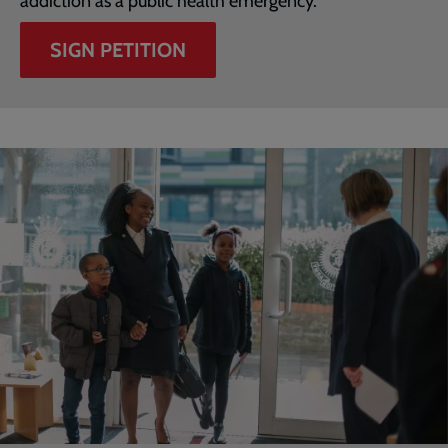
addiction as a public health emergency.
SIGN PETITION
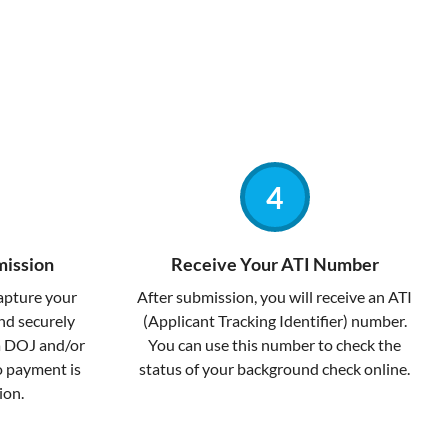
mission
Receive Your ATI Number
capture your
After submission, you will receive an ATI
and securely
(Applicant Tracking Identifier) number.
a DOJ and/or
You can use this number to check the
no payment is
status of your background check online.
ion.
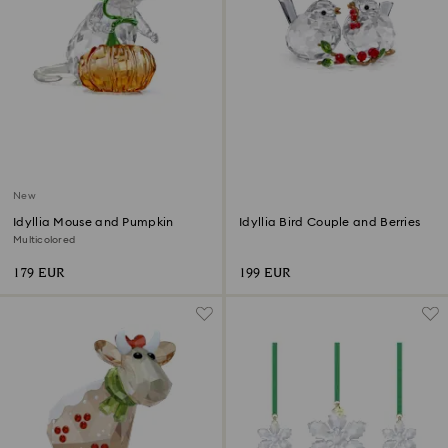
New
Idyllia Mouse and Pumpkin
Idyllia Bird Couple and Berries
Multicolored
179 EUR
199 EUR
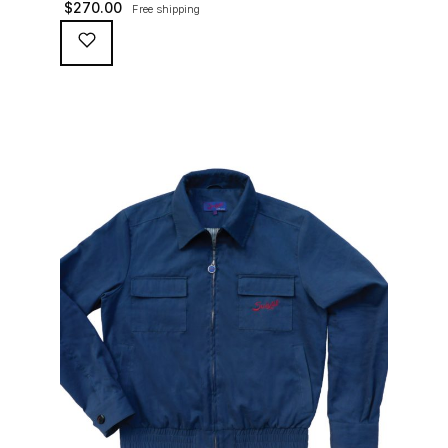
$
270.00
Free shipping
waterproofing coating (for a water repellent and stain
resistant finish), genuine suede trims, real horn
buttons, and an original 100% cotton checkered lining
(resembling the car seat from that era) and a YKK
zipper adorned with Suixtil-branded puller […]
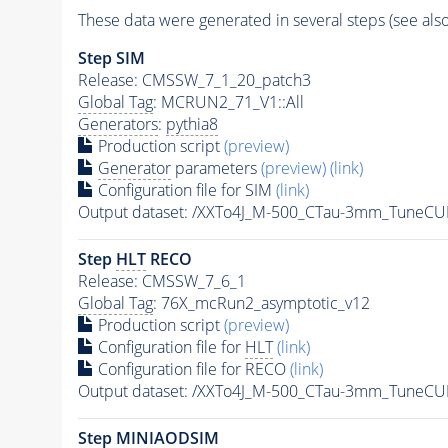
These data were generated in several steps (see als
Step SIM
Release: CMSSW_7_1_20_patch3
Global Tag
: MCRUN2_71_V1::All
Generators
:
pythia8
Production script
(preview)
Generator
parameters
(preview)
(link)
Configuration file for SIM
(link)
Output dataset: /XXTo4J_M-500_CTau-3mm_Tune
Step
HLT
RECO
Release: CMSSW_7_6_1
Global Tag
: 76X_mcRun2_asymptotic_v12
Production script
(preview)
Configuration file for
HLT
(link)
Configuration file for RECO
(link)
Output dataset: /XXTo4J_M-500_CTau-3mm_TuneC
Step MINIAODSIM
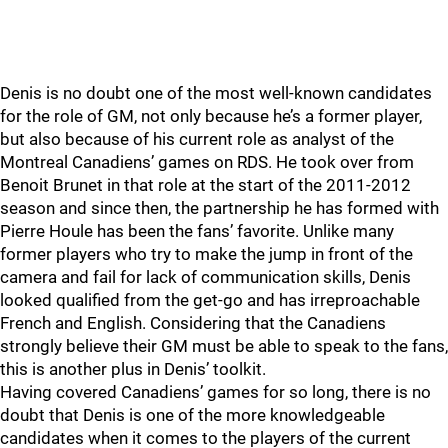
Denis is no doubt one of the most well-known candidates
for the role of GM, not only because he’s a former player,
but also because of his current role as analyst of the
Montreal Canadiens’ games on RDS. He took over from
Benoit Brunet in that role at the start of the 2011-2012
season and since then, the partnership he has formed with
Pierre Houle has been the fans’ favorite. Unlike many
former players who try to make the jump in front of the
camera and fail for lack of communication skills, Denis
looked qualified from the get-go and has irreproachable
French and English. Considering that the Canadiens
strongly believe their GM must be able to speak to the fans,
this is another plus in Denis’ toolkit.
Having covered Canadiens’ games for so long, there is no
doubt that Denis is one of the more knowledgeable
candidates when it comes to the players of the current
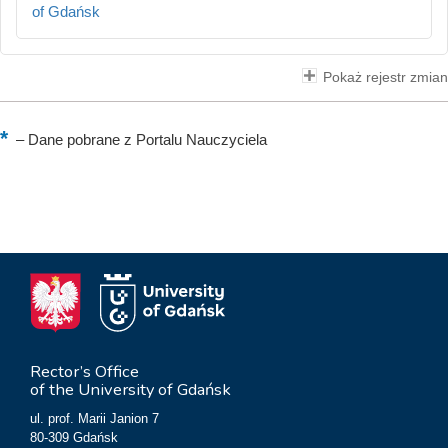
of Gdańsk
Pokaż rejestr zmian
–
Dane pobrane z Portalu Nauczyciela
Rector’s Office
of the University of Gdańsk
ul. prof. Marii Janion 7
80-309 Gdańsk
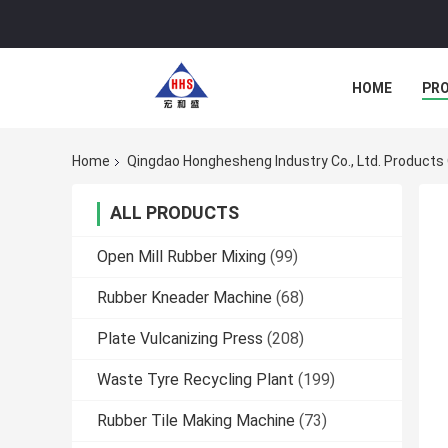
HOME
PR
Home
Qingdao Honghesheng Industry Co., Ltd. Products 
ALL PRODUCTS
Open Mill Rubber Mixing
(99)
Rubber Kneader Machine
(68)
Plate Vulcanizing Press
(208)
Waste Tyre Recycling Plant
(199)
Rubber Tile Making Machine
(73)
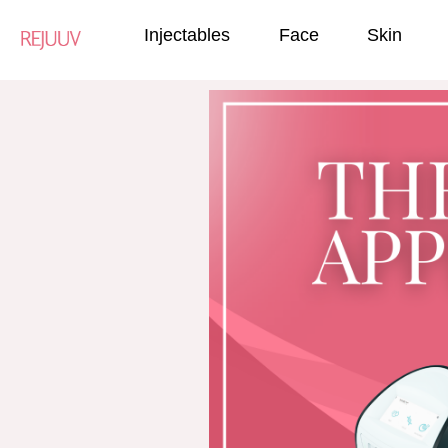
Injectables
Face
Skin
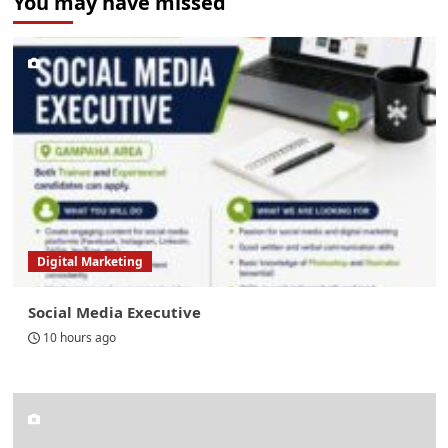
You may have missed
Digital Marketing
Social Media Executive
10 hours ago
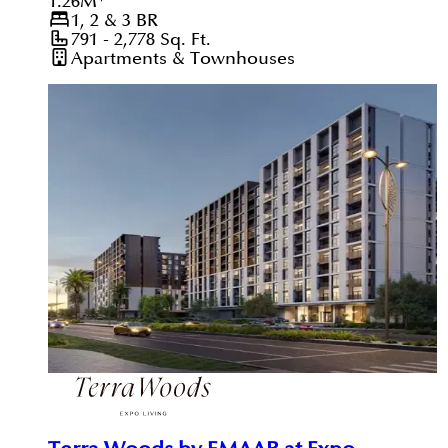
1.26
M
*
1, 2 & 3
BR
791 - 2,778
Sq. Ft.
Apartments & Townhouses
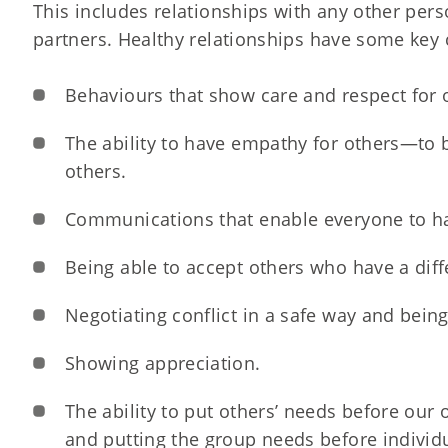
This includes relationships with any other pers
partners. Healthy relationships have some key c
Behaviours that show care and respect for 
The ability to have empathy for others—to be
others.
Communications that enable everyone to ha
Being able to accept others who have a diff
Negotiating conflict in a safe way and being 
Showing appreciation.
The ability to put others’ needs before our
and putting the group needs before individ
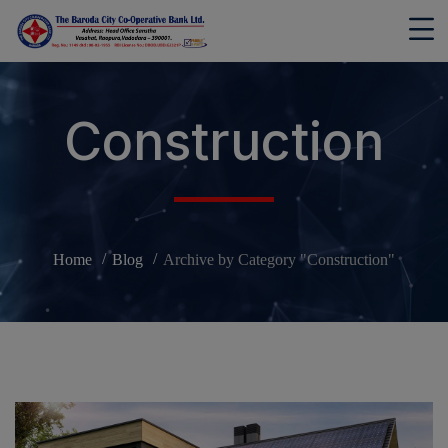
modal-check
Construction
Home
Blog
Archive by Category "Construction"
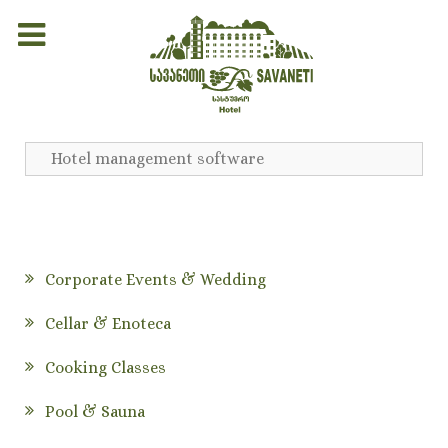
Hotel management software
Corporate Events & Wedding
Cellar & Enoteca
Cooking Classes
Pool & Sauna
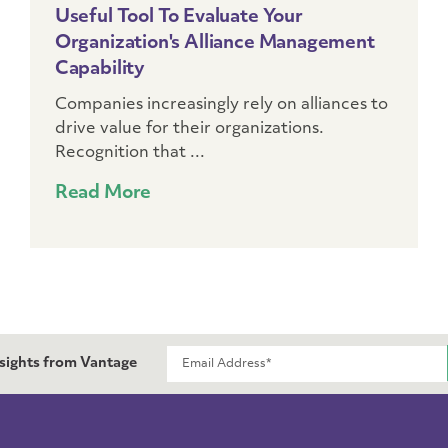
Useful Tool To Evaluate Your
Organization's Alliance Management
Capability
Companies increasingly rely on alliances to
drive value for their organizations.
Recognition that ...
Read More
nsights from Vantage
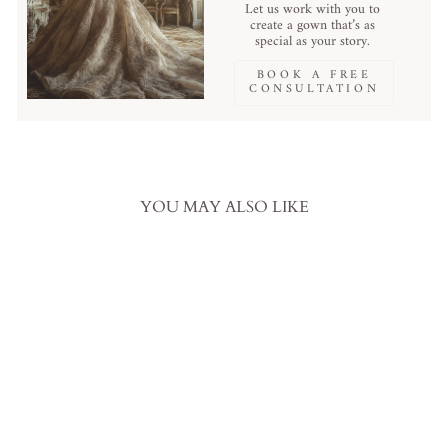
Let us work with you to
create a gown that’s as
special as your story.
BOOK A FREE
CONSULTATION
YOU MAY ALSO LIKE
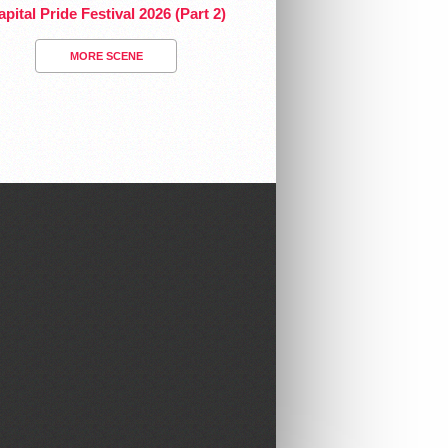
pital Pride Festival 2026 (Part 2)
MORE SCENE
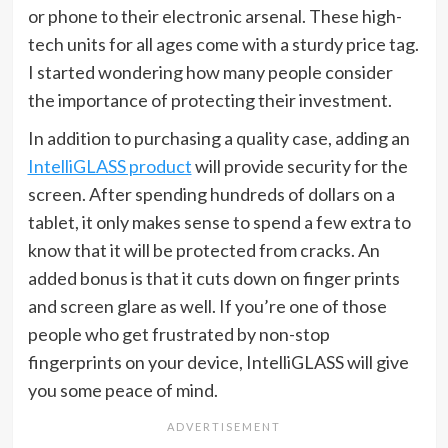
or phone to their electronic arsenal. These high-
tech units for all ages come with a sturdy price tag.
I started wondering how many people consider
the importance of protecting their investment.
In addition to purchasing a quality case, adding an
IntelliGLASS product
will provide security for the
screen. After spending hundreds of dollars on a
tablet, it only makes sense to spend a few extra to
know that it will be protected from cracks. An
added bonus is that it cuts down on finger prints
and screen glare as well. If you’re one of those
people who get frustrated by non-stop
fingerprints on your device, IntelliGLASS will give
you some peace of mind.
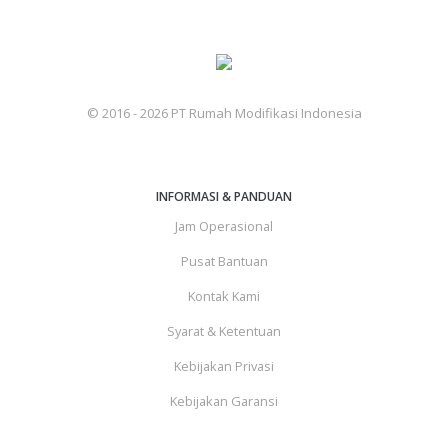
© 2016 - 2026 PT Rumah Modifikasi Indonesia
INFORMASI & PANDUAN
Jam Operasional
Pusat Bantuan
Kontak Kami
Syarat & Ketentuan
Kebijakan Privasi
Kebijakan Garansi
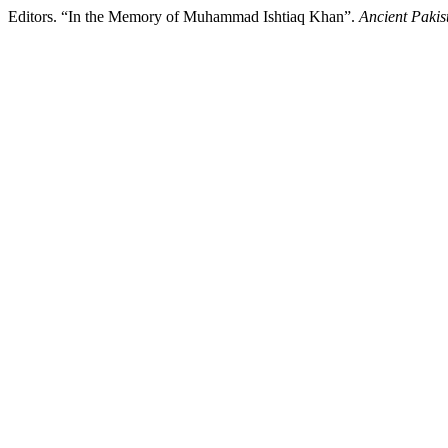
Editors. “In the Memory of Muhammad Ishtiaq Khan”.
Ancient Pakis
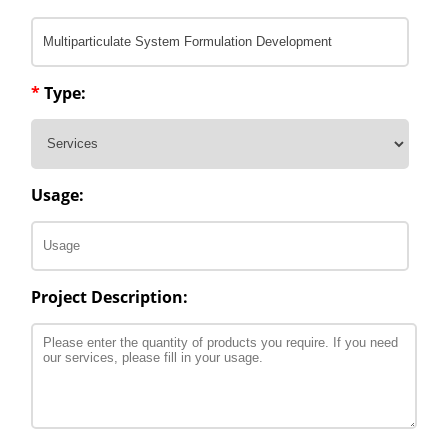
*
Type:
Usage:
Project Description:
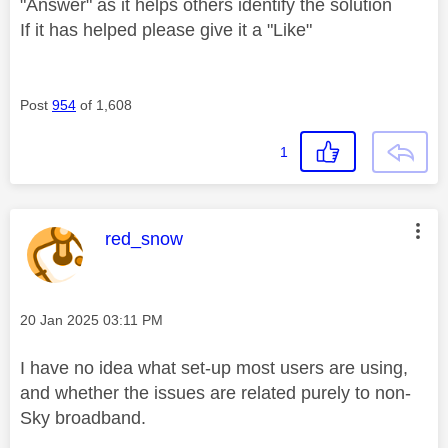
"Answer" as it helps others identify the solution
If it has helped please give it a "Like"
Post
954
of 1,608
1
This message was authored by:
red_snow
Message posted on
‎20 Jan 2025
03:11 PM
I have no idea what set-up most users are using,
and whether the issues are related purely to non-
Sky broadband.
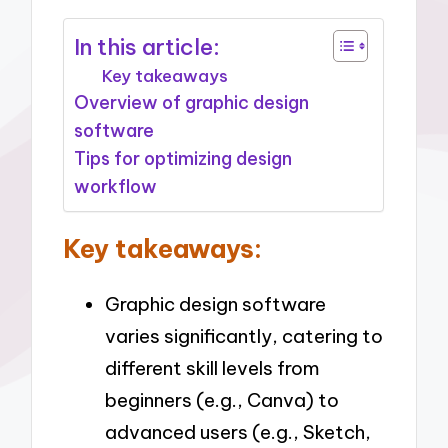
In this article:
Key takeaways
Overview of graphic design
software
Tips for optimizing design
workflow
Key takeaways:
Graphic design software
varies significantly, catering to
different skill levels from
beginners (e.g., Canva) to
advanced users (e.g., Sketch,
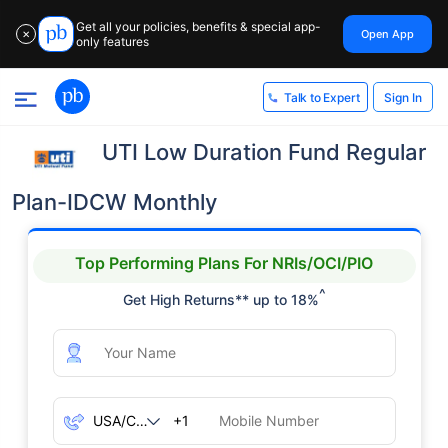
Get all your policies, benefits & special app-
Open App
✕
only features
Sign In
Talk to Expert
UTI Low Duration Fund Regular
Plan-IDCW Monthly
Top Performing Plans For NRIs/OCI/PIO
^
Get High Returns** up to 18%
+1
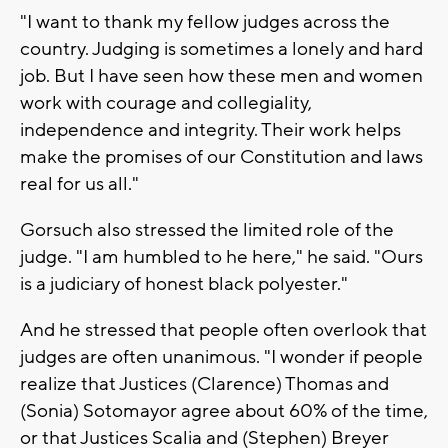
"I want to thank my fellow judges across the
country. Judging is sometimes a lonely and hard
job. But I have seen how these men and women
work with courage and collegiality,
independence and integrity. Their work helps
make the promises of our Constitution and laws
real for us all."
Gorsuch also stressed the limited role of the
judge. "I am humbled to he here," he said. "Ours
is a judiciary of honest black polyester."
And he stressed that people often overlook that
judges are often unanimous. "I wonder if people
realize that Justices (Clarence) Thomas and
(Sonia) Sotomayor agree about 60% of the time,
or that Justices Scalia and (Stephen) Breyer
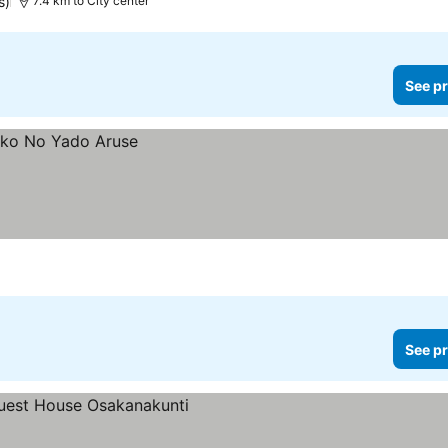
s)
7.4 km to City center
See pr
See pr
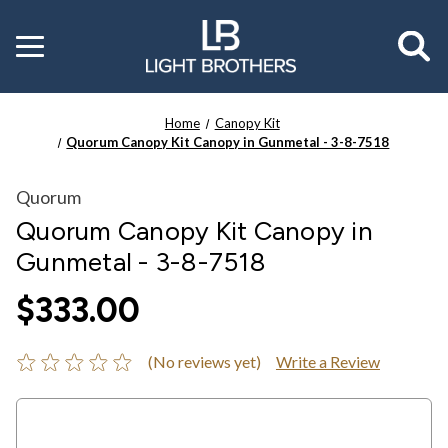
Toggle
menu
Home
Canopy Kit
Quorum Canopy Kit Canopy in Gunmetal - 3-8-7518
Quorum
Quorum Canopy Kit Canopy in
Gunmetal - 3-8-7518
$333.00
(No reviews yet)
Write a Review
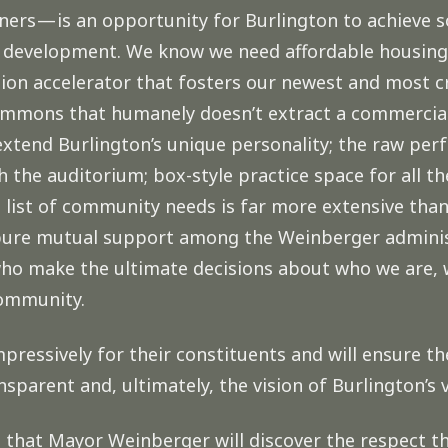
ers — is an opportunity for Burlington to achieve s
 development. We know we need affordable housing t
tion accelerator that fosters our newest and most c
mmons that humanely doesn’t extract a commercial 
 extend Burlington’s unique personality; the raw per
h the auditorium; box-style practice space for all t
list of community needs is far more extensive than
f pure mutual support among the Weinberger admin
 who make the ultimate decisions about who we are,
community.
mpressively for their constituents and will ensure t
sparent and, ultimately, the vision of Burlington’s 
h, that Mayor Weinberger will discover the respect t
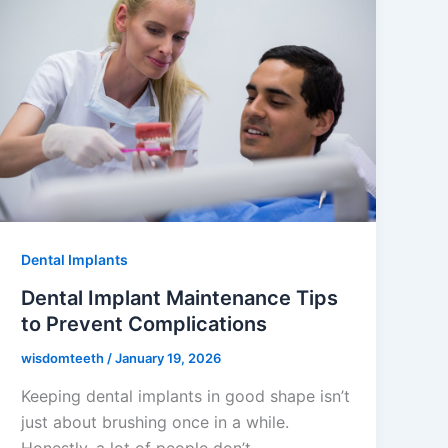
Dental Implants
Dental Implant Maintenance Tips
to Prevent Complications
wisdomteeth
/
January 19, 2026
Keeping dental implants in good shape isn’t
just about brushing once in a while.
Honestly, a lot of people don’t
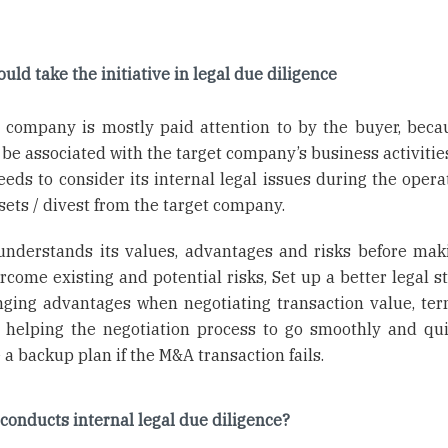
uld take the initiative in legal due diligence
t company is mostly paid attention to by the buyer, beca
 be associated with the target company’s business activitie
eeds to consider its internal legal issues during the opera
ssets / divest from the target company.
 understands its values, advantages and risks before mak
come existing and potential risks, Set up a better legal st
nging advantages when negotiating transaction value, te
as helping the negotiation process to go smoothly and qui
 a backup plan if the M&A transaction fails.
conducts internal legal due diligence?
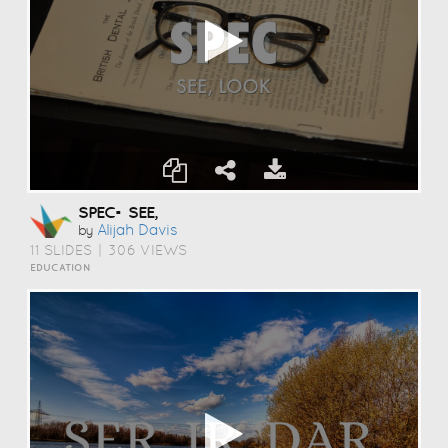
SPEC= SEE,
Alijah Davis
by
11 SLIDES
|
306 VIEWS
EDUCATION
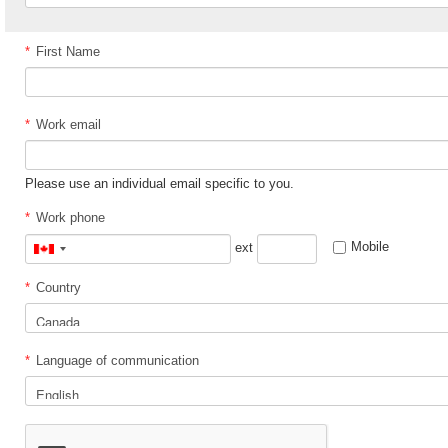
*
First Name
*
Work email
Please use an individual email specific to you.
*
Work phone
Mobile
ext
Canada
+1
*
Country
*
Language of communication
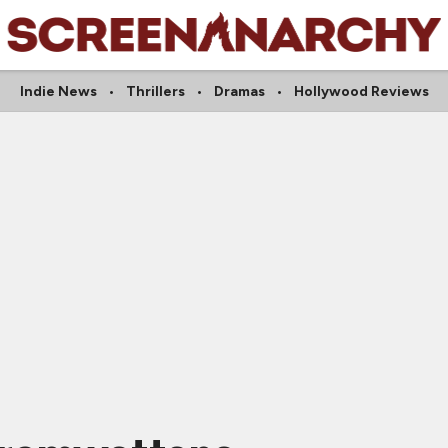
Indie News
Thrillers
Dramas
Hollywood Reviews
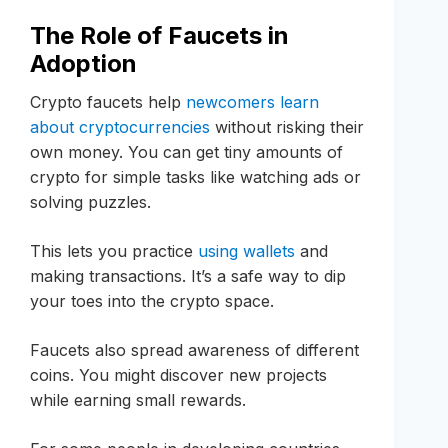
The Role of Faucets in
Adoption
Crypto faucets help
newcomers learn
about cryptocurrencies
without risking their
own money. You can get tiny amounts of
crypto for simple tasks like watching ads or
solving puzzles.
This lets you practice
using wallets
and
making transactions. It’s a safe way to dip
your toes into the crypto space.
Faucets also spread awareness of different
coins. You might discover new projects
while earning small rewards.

++++++

(Activity): Pull out each line of the data above that contains the word "Justices".

(Solution for this problem):
realize that Justices (Clarence) Thomas and
or that Justices Scalia and (Stephen) Breyer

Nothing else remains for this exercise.